Methods: Experimental periodontitis was induced in New Zealand white rabbits with silk sutures tied around the mandibular second premolars bilaterally, followed by the topical application of 109 colony forming units (CFU) of P. gingivalis. 1-Tetradecanol complex (1-TDC) was topically applied at 1- and 10-mg/ml concentrations in five animals in each group, whereas control animals received olive oil vehicle (five animals) three times per week for 6 weeks. Negative controls included ligature alone (14 animals) or ligature + P. gingivalis (non-treatment; 15 animals). Rabbits were sacrificed after 6 weeks, and mandibular block sections were obtained; tissues were decalcified and embedded in paraffin. Thin sections (5 μm) were stained with hematoxylin and eosin or tartrate-resistant acid phosphatase. Macroscopic and histologic evaluation of samples was followed by the characterization of cellular inflammatory infiltrate and quantitative histomorphometric measurements.
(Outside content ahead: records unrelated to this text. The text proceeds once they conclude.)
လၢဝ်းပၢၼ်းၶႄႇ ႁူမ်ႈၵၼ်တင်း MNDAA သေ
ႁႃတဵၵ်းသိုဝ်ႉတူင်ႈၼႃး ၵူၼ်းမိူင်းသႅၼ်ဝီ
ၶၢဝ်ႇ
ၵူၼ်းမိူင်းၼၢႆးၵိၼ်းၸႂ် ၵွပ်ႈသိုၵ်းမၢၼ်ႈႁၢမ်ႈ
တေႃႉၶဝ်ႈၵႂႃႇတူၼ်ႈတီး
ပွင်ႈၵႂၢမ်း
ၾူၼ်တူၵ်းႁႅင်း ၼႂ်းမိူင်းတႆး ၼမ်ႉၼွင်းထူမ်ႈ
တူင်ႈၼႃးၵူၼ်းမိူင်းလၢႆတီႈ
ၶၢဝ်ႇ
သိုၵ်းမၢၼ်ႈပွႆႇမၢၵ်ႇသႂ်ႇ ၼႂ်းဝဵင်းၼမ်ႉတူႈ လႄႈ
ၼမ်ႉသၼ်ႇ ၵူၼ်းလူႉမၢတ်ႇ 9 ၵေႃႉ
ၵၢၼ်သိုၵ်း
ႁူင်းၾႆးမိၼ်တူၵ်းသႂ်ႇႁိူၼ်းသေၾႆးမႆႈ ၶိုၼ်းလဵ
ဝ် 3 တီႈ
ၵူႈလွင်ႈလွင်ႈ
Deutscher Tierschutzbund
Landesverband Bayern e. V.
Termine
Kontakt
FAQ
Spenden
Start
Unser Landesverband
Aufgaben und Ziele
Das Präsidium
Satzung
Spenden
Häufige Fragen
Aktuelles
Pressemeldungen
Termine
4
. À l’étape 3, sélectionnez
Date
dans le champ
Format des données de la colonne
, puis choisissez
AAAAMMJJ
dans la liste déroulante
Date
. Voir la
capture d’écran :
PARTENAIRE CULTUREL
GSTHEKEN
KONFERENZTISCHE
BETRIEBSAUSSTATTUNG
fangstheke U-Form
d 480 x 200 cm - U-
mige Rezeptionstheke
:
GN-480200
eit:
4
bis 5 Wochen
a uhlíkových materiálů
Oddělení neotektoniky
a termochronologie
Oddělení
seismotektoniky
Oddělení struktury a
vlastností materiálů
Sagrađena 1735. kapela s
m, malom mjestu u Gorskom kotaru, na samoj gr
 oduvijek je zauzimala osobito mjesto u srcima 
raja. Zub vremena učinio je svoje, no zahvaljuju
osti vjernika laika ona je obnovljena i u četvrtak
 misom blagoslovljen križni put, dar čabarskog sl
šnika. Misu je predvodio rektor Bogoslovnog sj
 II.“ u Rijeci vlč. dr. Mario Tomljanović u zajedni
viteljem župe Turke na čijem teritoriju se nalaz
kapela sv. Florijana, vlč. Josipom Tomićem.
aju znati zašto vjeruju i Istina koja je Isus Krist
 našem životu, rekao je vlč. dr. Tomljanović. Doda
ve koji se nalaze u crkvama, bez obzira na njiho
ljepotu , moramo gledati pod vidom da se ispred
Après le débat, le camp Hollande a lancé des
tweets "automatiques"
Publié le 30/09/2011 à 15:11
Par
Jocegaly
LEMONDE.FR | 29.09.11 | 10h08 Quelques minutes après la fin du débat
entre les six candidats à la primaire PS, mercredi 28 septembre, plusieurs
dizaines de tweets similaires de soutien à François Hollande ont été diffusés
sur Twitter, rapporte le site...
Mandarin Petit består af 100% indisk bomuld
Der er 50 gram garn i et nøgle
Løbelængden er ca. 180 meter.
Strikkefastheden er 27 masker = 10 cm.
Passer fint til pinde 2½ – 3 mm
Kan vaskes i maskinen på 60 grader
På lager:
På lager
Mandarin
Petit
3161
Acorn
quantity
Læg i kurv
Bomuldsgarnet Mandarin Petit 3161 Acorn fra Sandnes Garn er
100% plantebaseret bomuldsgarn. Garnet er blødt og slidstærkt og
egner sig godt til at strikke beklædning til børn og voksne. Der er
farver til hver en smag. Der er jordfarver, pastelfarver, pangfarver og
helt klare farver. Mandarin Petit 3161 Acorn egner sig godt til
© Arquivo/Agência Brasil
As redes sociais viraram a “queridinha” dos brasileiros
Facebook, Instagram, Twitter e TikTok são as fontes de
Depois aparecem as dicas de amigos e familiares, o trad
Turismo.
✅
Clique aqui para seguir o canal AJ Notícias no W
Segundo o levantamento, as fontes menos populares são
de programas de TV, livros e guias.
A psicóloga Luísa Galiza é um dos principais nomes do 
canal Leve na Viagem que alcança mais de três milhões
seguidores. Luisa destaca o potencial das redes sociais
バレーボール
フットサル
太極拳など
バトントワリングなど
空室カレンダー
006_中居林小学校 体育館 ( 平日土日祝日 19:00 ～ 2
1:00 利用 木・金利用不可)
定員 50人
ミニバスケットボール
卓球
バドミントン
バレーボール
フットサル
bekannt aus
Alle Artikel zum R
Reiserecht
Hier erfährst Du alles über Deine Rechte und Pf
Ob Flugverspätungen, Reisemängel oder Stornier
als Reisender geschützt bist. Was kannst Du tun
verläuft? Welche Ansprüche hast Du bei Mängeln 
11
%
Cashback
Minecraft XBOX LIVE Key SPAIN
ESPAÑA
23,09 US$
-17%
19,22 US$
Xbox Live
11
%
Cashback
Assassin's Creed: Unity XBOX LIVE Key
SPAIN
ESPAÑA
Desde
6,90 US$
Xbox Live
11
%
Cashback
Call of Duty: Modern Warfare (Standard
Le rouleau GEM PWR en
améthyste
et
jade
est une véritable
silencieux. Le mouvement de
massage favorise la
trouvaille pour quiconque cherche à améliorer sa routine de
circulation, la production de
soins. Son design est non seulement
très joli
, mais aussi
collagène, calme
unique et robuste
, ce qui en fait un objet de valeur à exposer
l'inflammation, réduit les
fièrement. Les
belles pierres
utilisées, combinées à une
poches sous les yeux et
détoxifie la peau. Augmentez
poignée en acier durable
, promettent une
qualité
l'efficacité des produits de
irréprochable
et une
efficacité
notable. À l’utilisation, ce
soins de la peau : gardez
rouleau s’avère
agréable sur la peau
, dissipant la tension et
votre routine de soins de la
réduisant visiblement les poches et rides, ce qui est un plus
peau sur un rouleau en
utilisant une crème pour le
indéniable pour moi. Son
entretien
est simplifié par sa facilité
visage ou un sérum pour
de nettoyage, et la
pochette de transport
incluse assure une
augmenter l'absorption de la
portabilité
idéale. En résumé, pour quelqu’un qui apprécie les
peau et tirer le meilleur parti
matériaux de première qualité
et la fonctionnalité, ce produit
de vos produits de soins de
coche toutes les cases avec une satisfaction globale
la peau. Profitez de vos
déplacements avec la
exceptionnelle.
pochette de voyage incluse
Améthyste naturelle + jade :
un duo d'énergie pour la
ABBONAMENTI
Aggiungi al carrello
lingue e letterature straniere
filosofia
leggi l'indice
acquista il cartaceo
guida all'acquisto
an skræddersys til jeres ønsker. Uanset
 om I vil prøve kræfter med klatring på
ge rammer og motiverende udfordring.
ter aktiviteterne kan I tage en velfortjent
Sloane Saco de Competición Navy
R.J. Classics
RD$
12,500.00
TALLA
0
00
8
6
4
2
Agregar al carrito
Results: Treatment with both concentrations of 1-TDC and vehicle resulted in significant prevention of macroscopic periodontal inflammation and bone loss (75%; P <0.05) compared to the non-treatment (ligature + P. gingivalis) group, where significant periodontal tissue destruction characterized by attachment and bone loss was detected. However, there was no statistically significant difference between the vehicle and both 1-TDC groups. Histologically, 1-TDC inhibited inflammatory cell infiltration and prevented osteoclastogenesis, whereas treatment with vehicle did not show the same effect as in the 1-TDC groups; the difference between vehicle and the higher concentration of 1-TDC (10 mg/ml) was statistically significant.
Conclusion: Topical application of an esterified monounsaturated fatty acid complex (1-TDC) was found promising in preventing bone loss, inflammatory cell infiltration, and connective tissue destruction in the rabbit periodontitis model.